Kirsty and I were completely and utterly horrified. There were no actual ingredients or warnings on the ice pack wrapper and we had no clue if our kids were fine or if they had consumed so much anti-freeze that Hell would freeze over before they did. (Looking back, I think Kirsty was a bit more worried than I was, I was more annoyed that a trip to Casualty would mean handing back the baby.)
Common sense then kicked in quite quickly. Kirsty phoned the Poison Line (it no longer exists) and I phoned my mother. Kirsty then phoned her GP while I phoned my paediatrician. She then called her husband while I tried to strangle Kayla with my right hand (the left arm was still holding the baby).

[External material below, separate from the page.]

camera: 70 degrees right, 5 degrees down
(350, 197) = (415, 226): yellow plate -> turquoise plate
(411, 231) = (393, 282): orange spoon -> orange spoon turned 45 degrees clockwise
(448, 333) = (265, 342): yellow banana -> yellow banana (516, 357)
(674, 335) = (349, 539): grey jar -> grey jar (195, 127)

Turns out that all ice packs are different and that we needed to take our blissfully unaware children, along with the leftover icepack, to the Sandton Clinic as quickly as possible. Which necessitated getting four children under then age of 5 into their shoes and jackets and into the car. And just when we had two sorted, we would lose one and have to on another hunt for the missing child. It was like trying to herd cats!

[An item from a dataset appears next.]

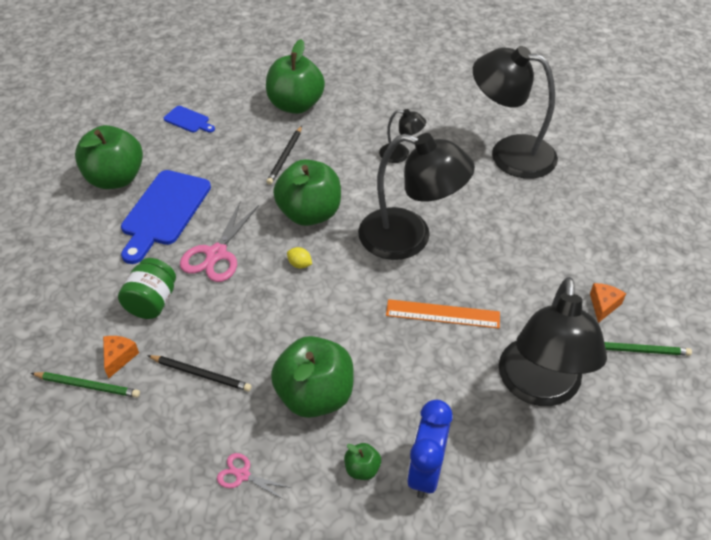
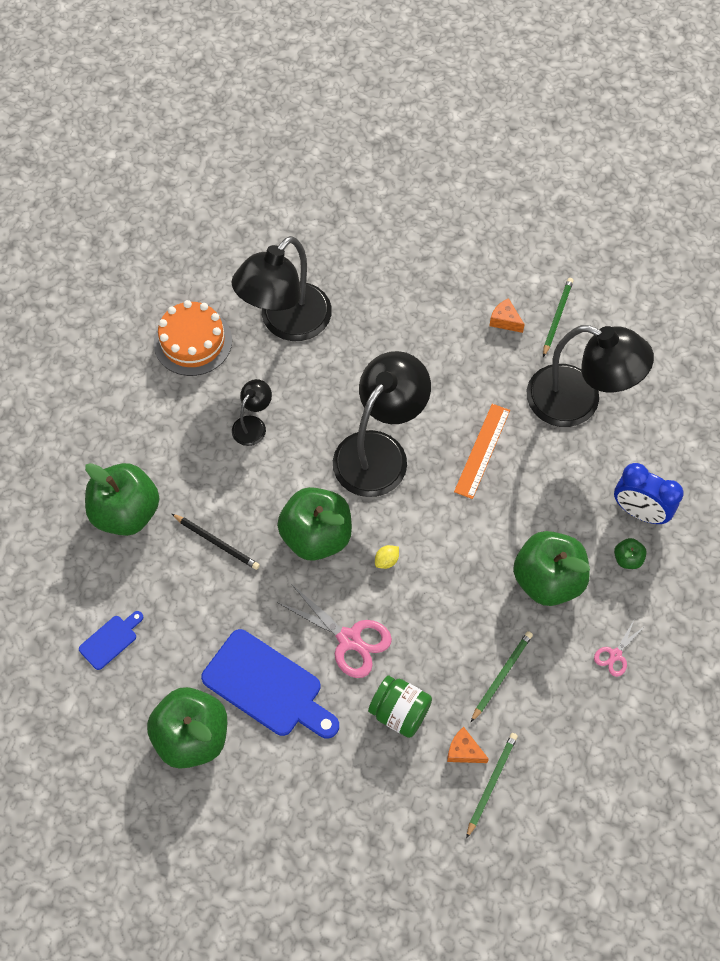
camera: 75 degrees left, 15 degrees up
(201, 374) = (501, 675): black pencil -> green pencil
(461, 106) = (193, 342): none -> orange cake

Five minutes and four children later, we were in the car and on the way to Casualty. Kirsty was driving and I was hoping out loud that the doctors would give our children something that would make them throw up for hours on end to teach them a lesson they would never forget. That lesson being: when-Shelli-is-holding-the-baby-do-NOT-do-anything-that-requires-a-trip-to-the-bloody-hospital. (Oh, and try not to eat anything poisonous either.)
By now, we had arrived at the hospital and the RKs (Revolting Kids) were beginning to get a little anxious about what was going to happen to them. (I was more concerned that NOTHING would happen to them and that we would have spent our Friday evening at the hospital for nothing.) Stephen had also arrived and was fanning the flames by telling the RKs that the doctor might have to stick a huge needle in their stomachs to suck out the poison. Which was probably not the BEST idea, given the fact that they were both now white with fear and beginning to think that possibly eating an ice pack was not the best choice they had made in their four short years on this planet.
We were then ushered into see the nurse, who was trying VERY hard not to laugh at the two wide-eyed RKs and their very angry mothers, not to mention the shaky voices asking if the doctor would use a very very VERY big needle to suck the poison out their stomachs.
Luckily, a very efficient doctor phoned the manufacturers and found out the this particular brand of ice packs had nothing toxic in it at all. In fact, apparently a poor gentleman had tried to commit suicide a few months previously by ingesting about 10 of them and had phoned the supplier to complain when he woke up completely fine the next day! I must admit to being slightly disappointed that they wouldn’t just make the kids throw up anyway (the situation could have been VERY serious and I think it would have been a good lesson to both of them) and had to content myself with telling Kayla that she was a very lucky girl because the needle would have been as long as my leg and VERY sharp and pointy. I am not lying when I say that she almost passed out at the thought.
The evening DOES have an upside though. Seeing as though both sets of parents were there and it was a Friday night after all, we decided to ensconce ourselves in a booth at the Wiesenhof Restaurant in the hospital’s reception and have dinner.
And so we did! And other than the fact that there was NO WINE ON THE MENU (which should be illegal, surely, after the day we had), we actually had a really nice time. The kids played beautifully (at the tops of their voices), I cuddled the baby to sleep while Kirsty fed me, and the Dads watched the Soccer on the TV just above our heads.
In fact, it was SUCH a success that we have decided to throw caution to the wind and try the Morningside Clinic THIS week. Never let it be said that we moms don’t get out much since having children!